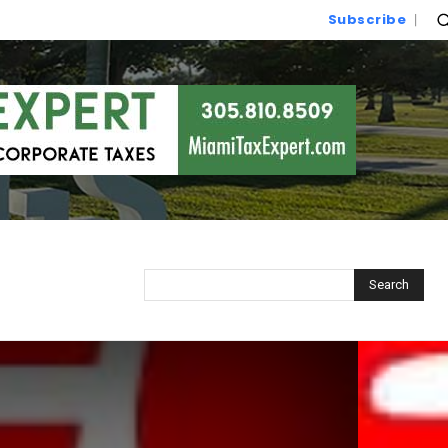
Subscribe
Search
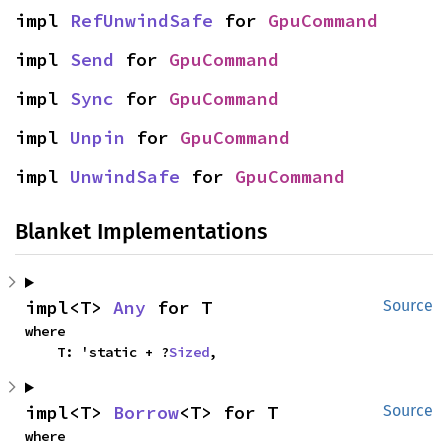
impl 
RefUnwindSafe
 for 
GpuCommand
impl 
Send
 for 
GpuCommand
impl 
Sync
 for 
GpuCommand
impl 
Unpin
 for 
GpuCommand
impl 
UnwindSafe
 for 
GpuCommand
Blanket Implementations
impl<T> 
Any
 for T
Source
where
..............................
--- Task goal ---
Substitute "GpuInstruction" for each "GpuCommand" in the lines above, keep everything else the same, and leave the pictures out of your answer.

--- Solution to this exercise ---
Subscribe
Search
impl 
RefUnwindSafe
 for 
GpuInstruction
impl 
Send
 for 
GpuInstruction
impl 
Sync
 for 
GpuInstruction
impl 
Unpin
 for 
GpuInstruction
impl 
UnwindSafe
 for 
GpuInstruction
Blanket Implementations
impl<T> 
Any
 for T
Source
where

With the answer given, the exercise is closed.